Foi o que aconteceu com a professora de educação física Ruana Cardoso, de 27 anos. Após uma relação rápida e intensa, de dois meses, com um professor, sua autoestima ficou em frangalhos. Os dois, que se conheceram no ensino médio, reencontraram-se no fim do ano passado, e logo ela se encantou com tantos elogios. “No primeiro encontro, ele me pediu em namoro. Tinha pressa em conhecer meus pais e amigos, e dizia o quanto era um homem legal, e eu, uma mulher muito inteligente”, conta. Não durou muito até que Ruana questionasse seu comportamento.
“Foi quando ele mostrou total desinteresse por mim e passou a criticar meu corpo, o que eu comia, além de dizer que no casamento, quem mandava era o homem. Fiquei arrasada”. De acordo com a psicóloga Marcely, as consequências na vida de quem sofre com o love bombing podem ser ainda mais catastróficas. “O exemplo do documentário ‘O golpista do Tinder’ é muito real. A mulher pode se envolver com um estelionatário. Há quem entregue todos os recursos financeiros, porque realmente acredita naquele amor.”

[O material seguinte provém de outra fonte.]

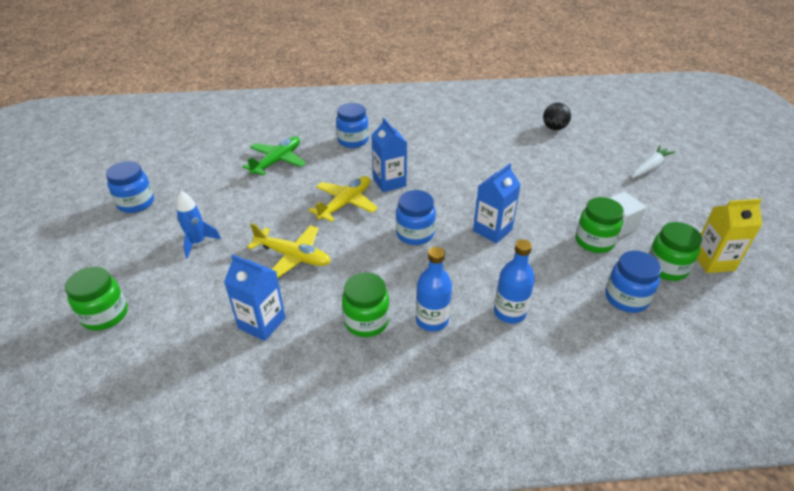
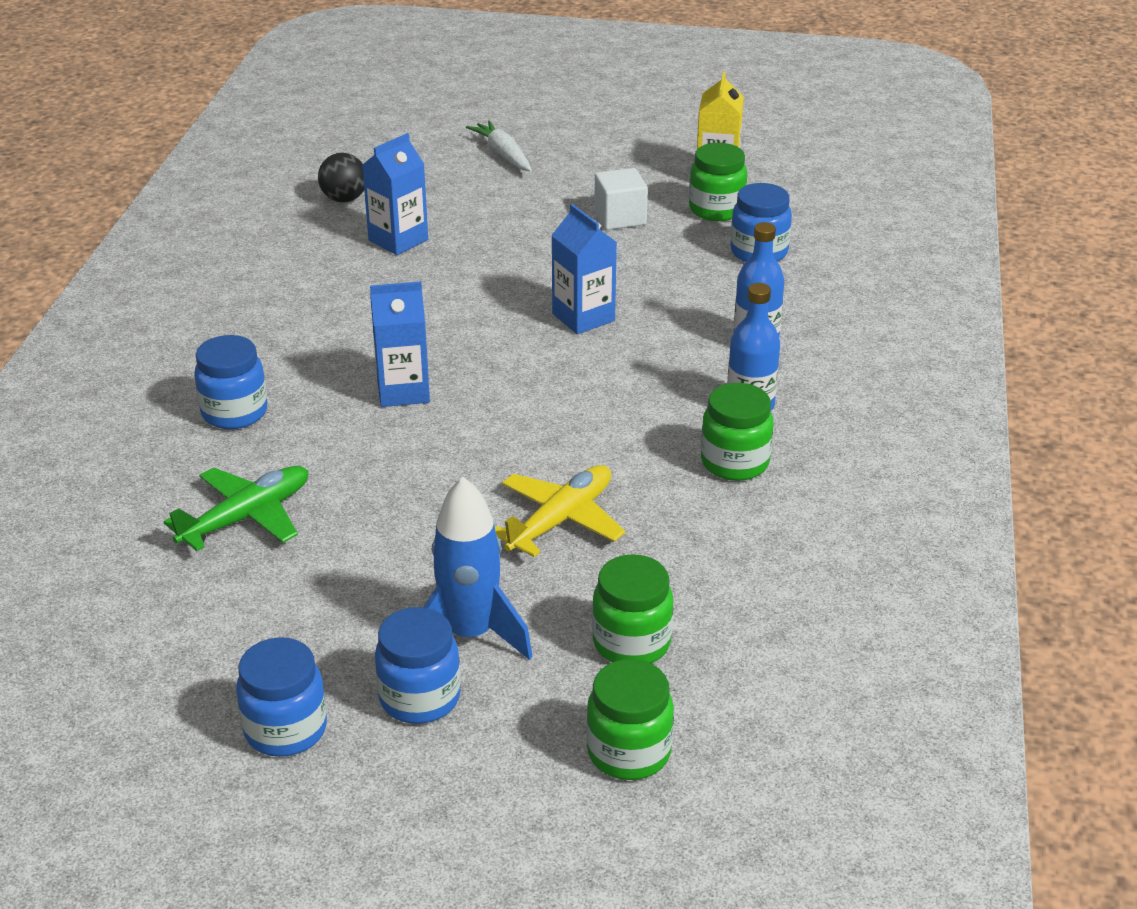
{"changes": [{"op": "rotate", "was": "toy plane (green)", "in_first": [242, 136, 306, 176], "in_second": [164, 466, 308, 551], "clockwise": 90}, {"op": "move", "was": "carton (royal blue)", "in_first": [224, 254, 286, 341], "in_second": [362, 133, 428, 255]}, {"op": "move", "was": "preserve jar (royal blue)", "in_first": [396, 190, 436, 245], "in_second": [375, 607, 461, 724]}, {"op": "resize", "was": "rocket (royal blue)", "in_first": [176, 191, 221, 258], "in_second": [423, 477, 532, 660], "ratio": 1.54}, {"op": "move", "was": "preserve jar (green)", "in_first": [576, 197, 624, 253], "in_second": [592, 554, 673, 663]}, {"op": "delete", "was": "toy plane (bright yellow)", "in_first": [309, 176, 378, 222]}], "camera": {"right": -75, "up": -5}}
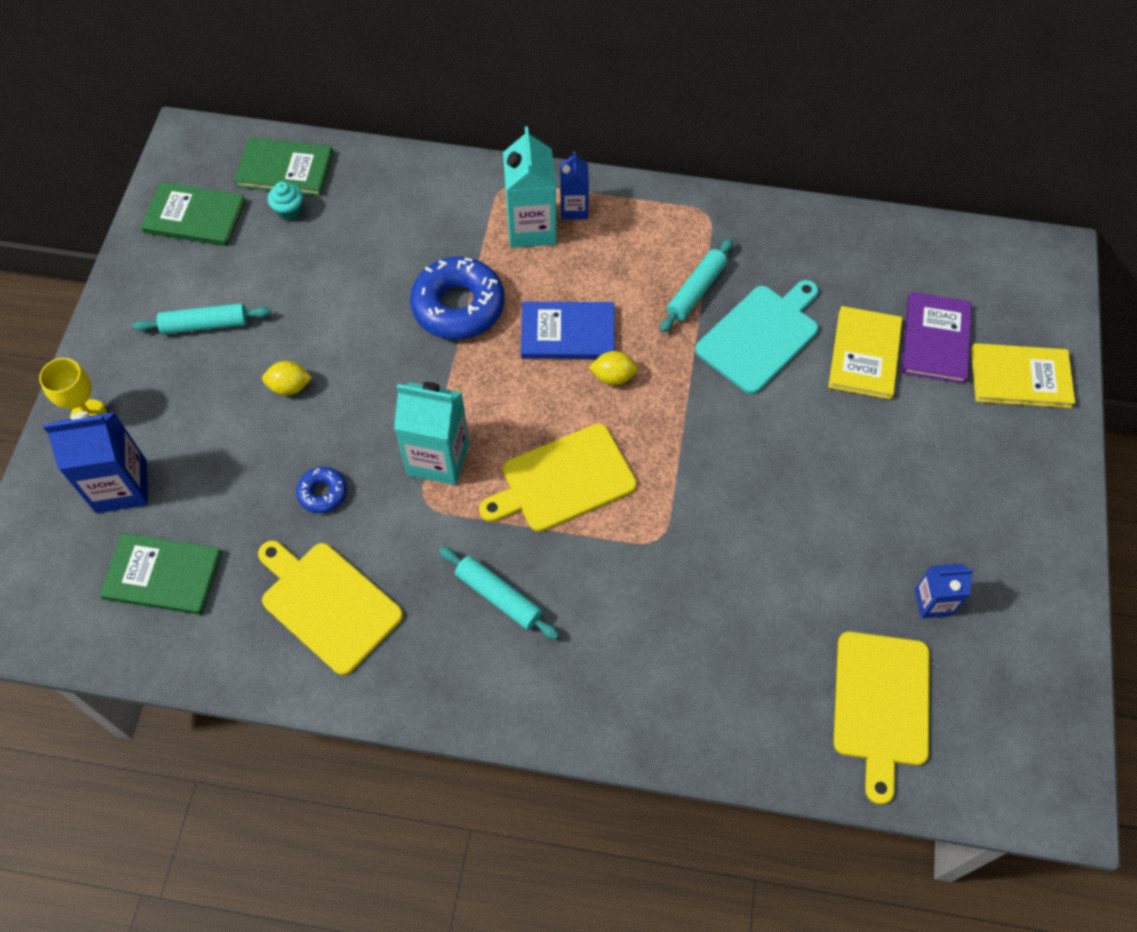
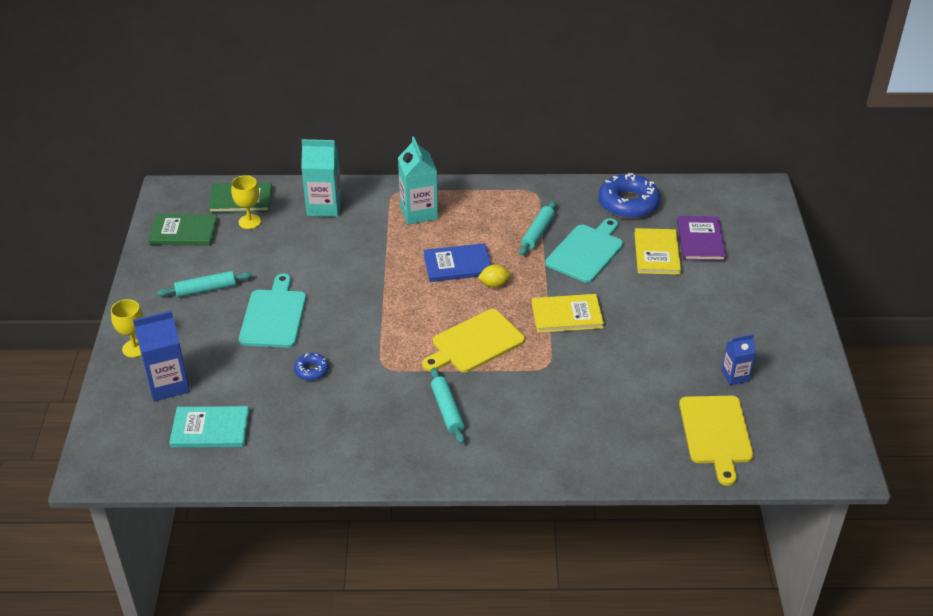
{"changes": [{"op": "recolor", "was": "hardback (green)", "now": "hardback (turquoise)", "in_first": [99, 533, 222, 615], "in_second": [169, 406, 249, 448]}, {"op": "replace", "was": "cupcake (turquoise)", "now": "chalice (bright yellow)", "in_first": [268, 181, 303, 220], "in_second": [231, 175, 261, 229]}, {"op": "replace", "was": "lemon (bright yellow)", "now": "bread board (turquoise)", "in_first": [262, 361, 312, 395], "in_second": [239, 274, 306, 348]}, {"op": "move", "was": "carton (turquoise)", "in_first": [394, 382, 469, 485], "in_second": [301, 139, 342, 217]}, {"op": "rotate", "was": "dough roller (turquoise)", "in_first": [439, 547, 559, 640], "in_second": [431, 368, 465, 444], "clockwise": 45}, {"op": "move", "was": "hardback (bright yellow)", "in_first": [971, 343, 1075, 408], "in_second": [532, 294, 604, 333]}, {"op": "move", "was": "doughnut (royal blue)", "in_first": [410, 257, 505, 340], "in_second": [598, 173, 660, 219]}, {"op": "delete", "was": "bread board (bright yellow)", "in_first": [258, 540, 403, 675]}, {"op": "delete", "was": "carton (royal blue)", "in_first": [560, 151, 589, 220]}], "camera": {"right": -10, "up": -20}}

A pedagoga Sara Souza, de 36 anos, não teve perdas financeiras, mas esteve em um casamento abusivo, com ciclos de demonstrações de amor infinito, por 10 anos. Quando conheceu o ex-marido, ele morava na Austrália, e ela abriu mão de tudo no Brasil para segui-lo. “Tínhamos uma conexão muito forte na cama e ele me endeusava. Anos depois, engravidei. Ele me culpou por isso e raramente me ajudava com nossa filha”, relembra. Todas as vezes em que Sara tentava se separar, o então companheiro voltava com o romantismo exacerbado.
“Ele até disse para nos casarmos na chácara da minha mãe. Mexeu muito comigo, porque era meu sonho.” Fragilizada, começou a fazer terapia, e, enfim, tomou coragem para deixá-lo. “Fiquei traumatizada, mas hoje tenho um relacionamento mais leve, com respeito e carinho. Ressignifiquei muita coisa na minha vida e hoje estou aprendendo a amar de verdade.” Sem fogo de palha.